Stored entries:
--- START ---

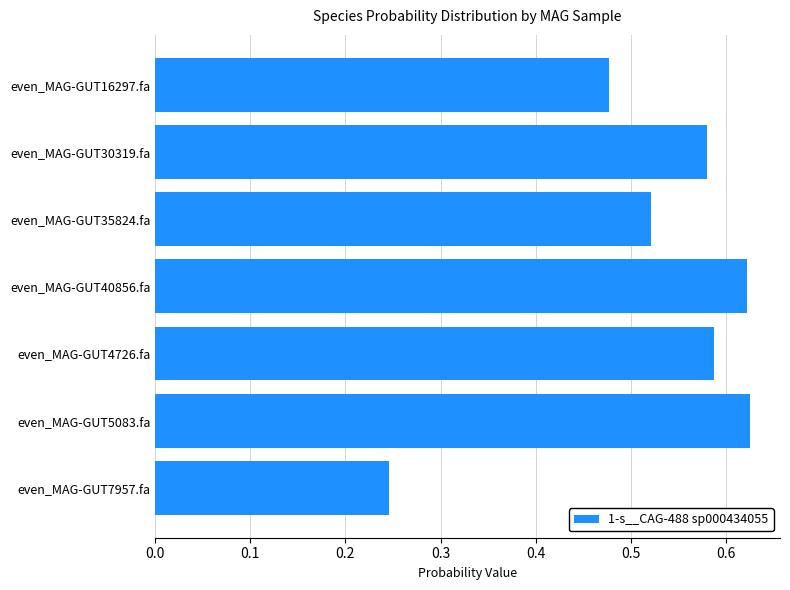

Count the values in the range 0 to 1.

7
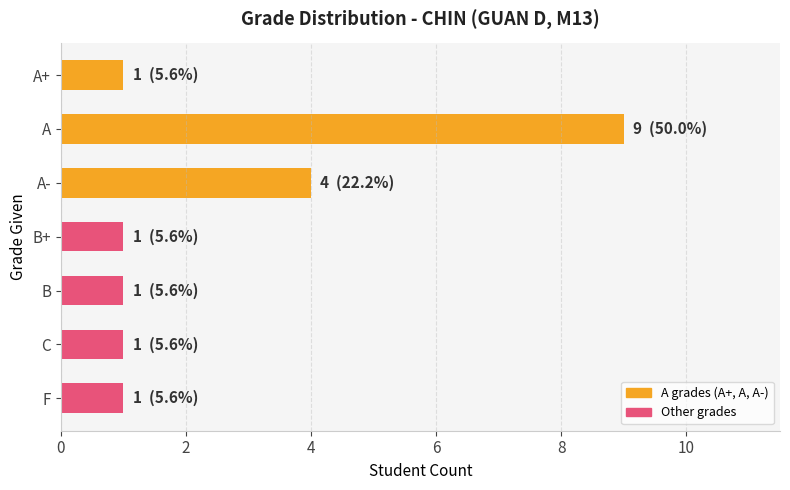

What is the difference between the maximum and minimum values?

8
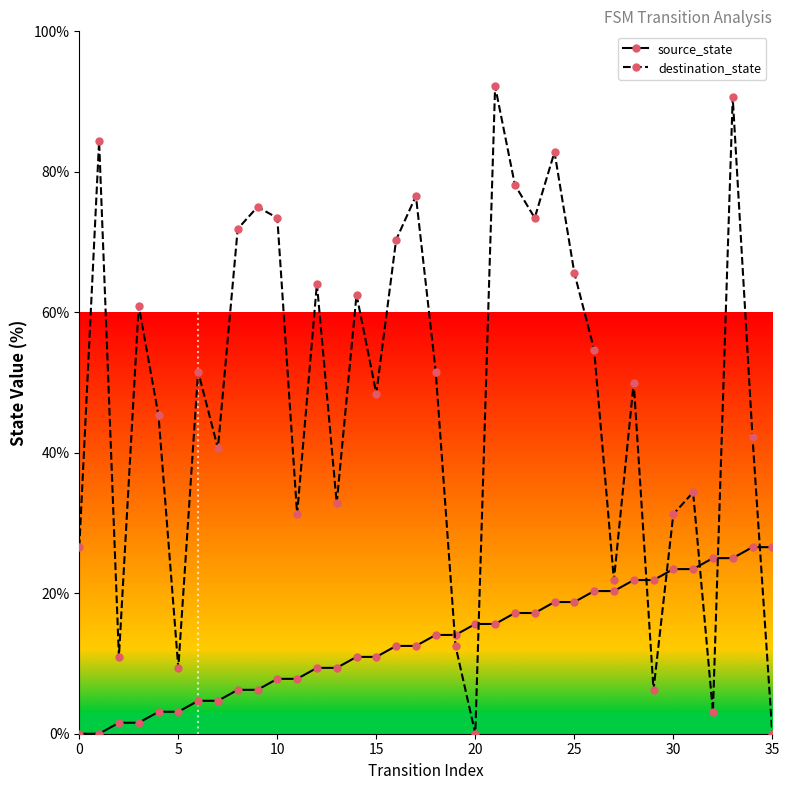

Which series has the largest range (max minus min)?

destination_state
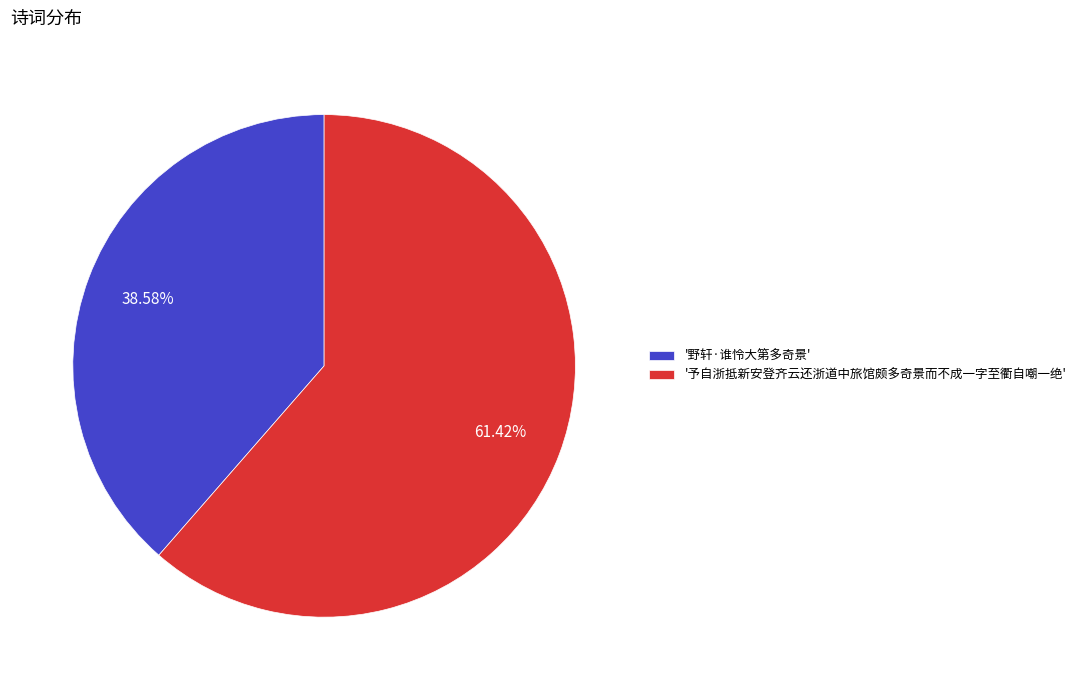

Is there a majority slice in this chart?

Yes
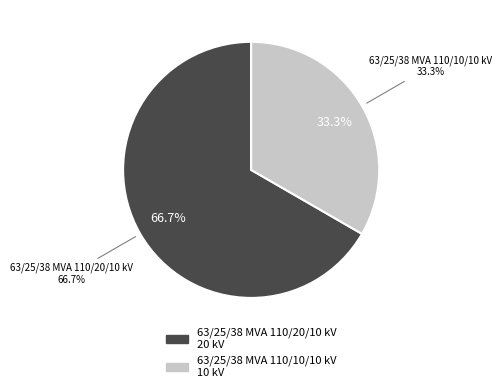

The 63/25/38 MVA 110/20/10 kV slice represents 67% of the pie. True or false?

True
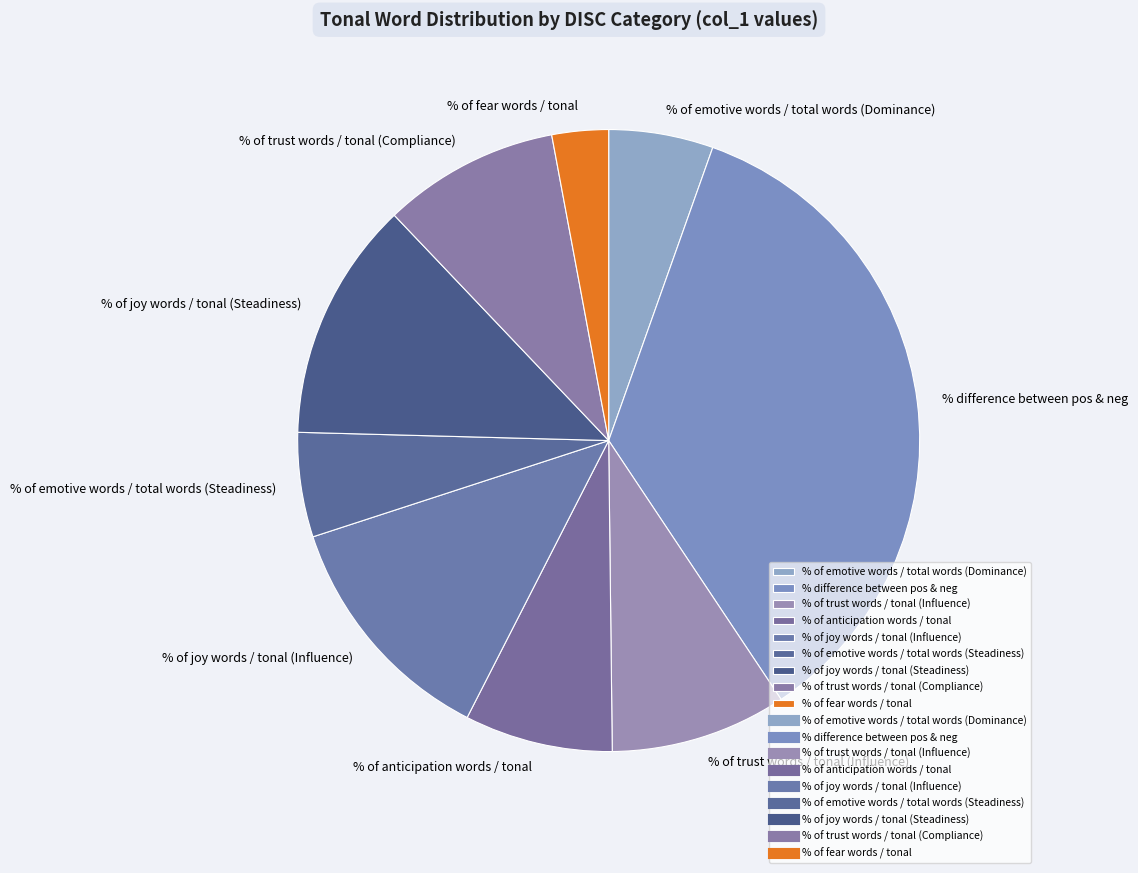

Is there any slice that represents more than half of the pie?

No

--- END ---

### Work task
Present the material above as a Markdown table with a Row column giving each line's number and a Line column holding the line itself. Skip blank lines and leave out the pictures.

### Exercise output
| Row | Line |
|---|---|
| 1 | Count the values in the range 0 to 1. |
| 2 | 7 |
| 3 | What is the difference between the maximum and minimum values? |
| 4 | 8 |
| 5 | Which series has the largest range (max minus min)? |
| 6 | destination_state |
| 7 | Is there a majority slice in this chart? |
| 8 | Yes |
| 9 | The 63/25/38 MVA 110/20/10 kV slice represents 67% of the pie. True or false? |
| 10 | True |
| 11 | Is there any slice that represents more than half of the pie? |
| 12 | No |